The democratic experiment in Iraq came with a high cost in terms of loss of lives, and the jury is still out on whether the Iraqi parliament can deliver a national agenda in which security and prosperity can be enjoyed by all their citizens. 

It is for this reason that a senior Emirati leader recently explained at a press gathering, that the pressure to adopt democracy as a model of government in the Middle East is unreasonable. Western politicians simply do not understand the context in which hostile, militant and organized Islamists lurk. 

“Why would anyone want to buy into a system that would inflict a country with the likes of the leaders you have now?” 

That said, things are changing. The UAE sponsored Marrakesh Declaration which seeks equal citizenship in Muslim majority countries for religious minorities is clearly a step in the right direction for ensuring protection for all. 

Should we then insist on democracy in the Arabian Gulf?  

For thousands of years, the Arabs have had their own mechanisms of selecting leaders. They do not see the need to adopt western democratic procedures which are potentially likely to disrupt the economic prosperity and security of their citizens. 

St Paul once wrote the following words in the context of an oppressive Roman Empire, ‘the authorities that exist have been established by God’. While Christians cheerfully apply this teaching to support their democratically elected leaders, it is worth asking, ‘should this not apply to the leaders of the Gulf states too’? 

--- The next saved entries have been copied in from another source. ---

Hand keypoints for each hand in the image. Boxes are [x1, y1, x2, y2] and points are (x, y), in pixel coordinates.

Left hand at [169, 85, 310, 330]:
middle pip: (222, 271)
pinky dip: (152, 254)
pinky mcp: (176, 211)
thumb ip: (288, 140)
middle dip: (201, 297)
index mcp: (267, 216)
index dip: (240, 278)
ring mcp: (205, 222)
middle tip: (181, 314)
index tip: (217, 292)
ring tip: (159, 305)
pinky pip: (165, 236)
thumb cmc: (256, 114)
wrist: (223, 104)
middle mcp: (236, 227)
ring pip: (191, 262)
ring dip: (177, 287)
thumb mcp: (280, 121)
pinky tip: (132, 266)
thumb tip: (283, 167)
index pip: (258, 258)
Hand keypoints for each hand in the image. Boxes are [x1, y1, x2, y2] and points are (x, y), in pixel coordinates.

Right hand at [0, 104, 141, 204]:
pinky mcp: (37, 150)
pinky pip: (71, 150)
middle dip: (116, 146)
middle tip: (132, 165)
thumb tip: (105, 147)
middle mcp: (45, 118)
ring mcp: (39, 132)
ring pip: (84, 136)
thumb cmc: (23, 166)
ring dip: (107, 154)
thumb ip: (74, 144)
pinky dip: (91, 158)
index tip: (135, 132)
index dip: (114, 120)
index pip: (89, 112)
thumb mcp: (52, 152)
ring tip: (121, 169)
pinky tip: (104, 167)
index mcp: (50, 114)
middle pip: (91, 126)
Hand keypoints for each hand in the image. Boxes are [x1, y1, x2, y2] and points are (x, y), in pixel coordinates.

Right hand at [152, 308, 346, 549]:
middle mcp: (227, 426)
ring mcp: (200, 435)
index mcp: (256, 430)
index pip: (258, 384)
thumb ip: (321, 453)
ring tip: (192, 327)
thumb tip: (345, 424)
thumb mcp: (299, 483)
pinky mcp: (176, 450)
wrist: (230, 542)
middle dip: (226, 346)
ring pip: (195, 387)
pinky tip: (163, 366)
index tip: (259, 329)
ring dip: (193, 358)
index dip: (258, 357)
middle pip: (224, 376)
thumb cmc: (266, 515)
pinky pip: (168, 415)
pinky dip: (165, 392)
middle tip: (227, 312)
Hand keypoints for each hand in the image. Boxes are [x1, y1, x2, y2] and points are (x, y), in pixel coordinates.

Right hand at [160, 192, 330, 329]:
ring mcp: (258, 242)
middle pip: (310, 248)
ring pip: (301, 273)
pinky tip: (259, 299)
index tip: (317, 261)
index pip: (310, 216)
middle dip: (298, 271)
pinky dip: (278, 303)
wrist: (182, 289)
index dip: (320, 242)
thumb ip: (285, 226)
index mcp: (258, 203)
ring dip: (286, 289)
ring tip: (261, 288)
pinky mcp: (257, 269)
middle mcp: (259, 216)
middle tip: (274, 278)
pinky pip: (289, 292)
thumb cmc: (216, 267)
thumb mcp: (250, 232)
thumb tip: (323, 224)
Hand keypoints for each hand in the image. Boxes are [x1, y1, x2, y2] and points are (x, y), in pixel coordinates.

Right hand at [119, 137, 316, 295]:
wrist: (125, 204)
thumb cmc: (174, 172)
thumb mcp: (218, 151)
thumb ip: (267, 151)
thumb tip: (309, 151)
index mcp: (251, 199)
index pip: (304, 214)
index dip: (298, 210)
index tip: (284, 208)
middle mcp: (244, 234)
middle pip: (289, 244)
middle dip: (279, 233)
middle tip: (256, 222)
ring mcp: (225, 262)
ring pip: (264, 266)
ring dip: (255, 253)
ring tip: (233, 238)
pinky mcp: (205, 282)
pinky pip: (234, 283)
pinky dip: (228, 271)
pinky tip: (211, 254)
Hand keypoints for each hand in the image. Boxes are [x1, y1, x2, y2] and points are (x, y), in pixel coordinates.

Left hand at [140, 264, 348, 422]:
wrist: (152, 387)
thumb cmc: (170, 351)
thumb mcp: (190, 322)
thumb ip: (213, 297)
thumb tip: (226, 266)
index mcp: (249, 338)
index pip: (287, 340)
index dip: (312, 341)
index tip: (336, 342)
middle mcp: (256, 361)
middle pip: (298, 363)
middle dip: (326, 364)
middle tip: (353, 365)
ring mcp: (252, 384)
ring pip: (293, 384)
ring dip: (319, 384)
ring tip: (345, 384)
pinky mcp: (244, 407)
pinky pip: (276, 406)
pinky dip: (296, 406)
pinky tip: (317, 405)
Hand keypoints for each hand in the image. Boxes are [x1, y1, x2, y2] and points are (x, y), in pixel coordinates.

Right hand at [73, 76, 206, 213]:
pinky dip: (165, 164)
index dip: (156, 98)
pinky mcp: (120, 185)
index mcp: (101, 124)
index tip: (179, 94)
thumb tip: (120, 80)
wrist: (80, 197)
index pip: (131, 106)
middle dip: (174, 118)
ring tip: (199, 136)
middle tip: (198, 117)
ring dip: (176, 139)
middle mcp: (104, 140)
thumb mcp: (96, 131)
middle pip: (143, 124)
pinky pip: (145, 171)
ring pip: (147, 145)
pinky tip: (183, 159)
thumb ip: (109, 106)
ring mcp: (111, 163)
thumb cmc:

Meanwhile, back in the American University, a bewildered Emirati student whispered to me during a particularly strident presentation on the virtues of democracy, “Why would anyone want to buy into a system that would inflict a country with the likes of the leaders you have now?” 

His words gave me pause for thought and led me to question what we assume to be a self-evident truth, that democracy should be the aspiration of all countries.  Should we insist that Gulf states adopt democracy as their mode of governance? Would democracy work in the Arabian Gulf economy and culture?